Now what about debits and credits? Where do they come into the
project balance sheet? Like the accounting equation, the project equation is not
a functional equation of the form y = f(x) + c that
specifies y to be functionally dependent on x. Indeed, the left and right sides are pretty much
independent, just like in the financial domain. By independent, we mean that the
estimates of cost and schedule done by the project manager are based on the
facts developed by the project team for the work specified in the work breakdown
structure (WBS). Those project team estimates
are not, or should not be, dependent on the business value estimate developed by
the project sponsor. However, once the charter is set, a change in one of the
three elements (business value on the left side, risk or project capability on
the right side) requires that another of the three elements must correspondingly
change to maintain balance.
If, for instance, we continue to say debits are increases to the
left and credits are increases to the right, then a debit of scope by the
sponsor (that is, an increase in scope) must have a corresponding credit on the
right or else balance is violated.

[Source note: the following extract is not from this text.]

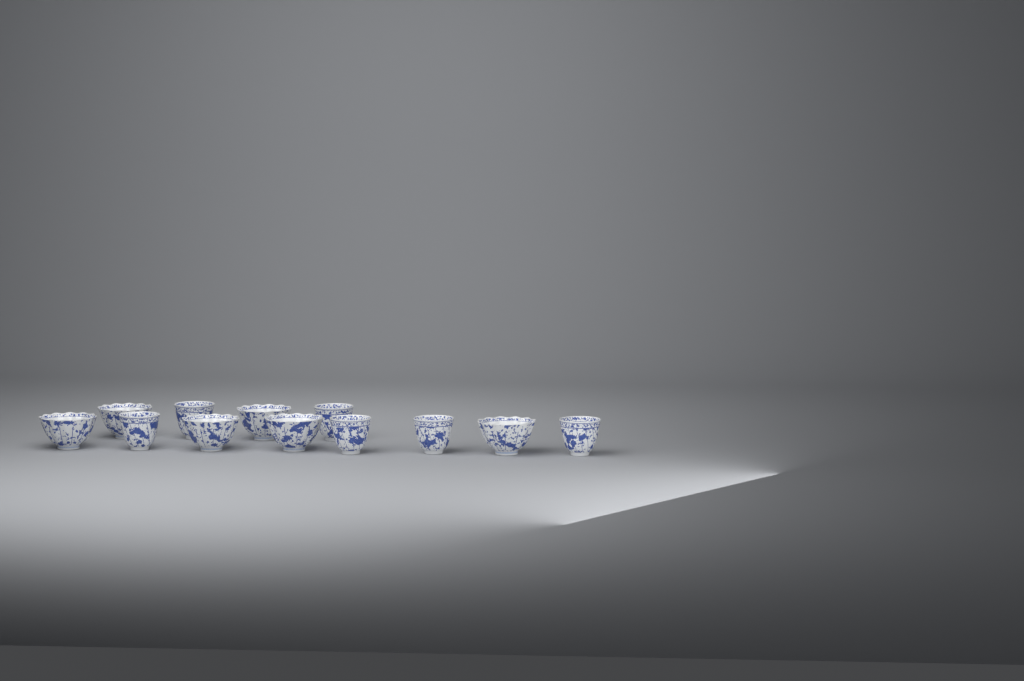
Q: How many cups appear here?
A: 12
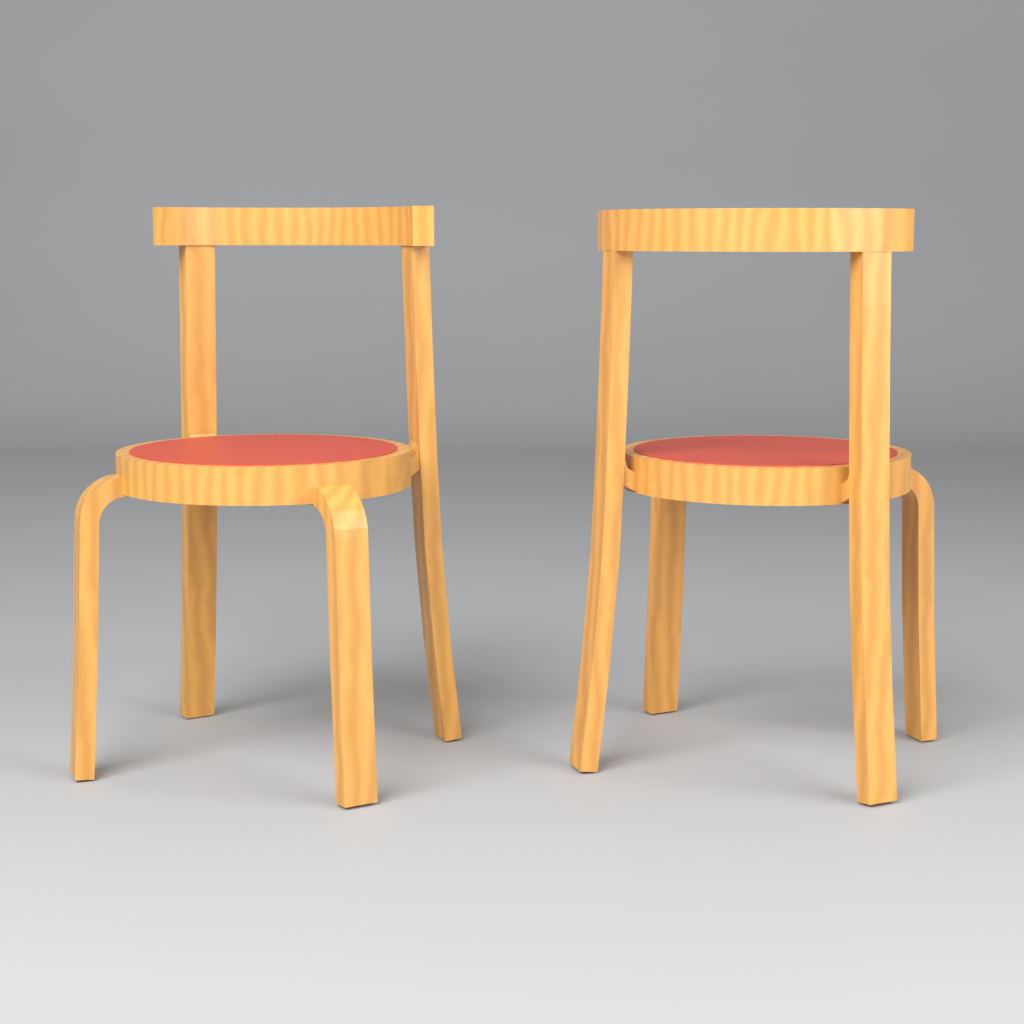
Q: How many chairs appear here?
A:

By way of another example, if the situation
were that the project manager had to credit the capability, [19] and no debit was available from the
sponsor, then the required debit must go to risk in order to restore
balance.
But is balance really all that important? Yes. The
interpretation of imbalance is that there is not a meeting of the minds
regarding the value demanded (left side) and the likelihood of successful
delivery (right side). Consequently, the project may not be sustained, sponsor
confidence in results may be challenged, and the project team may not be
supported adequately during execution.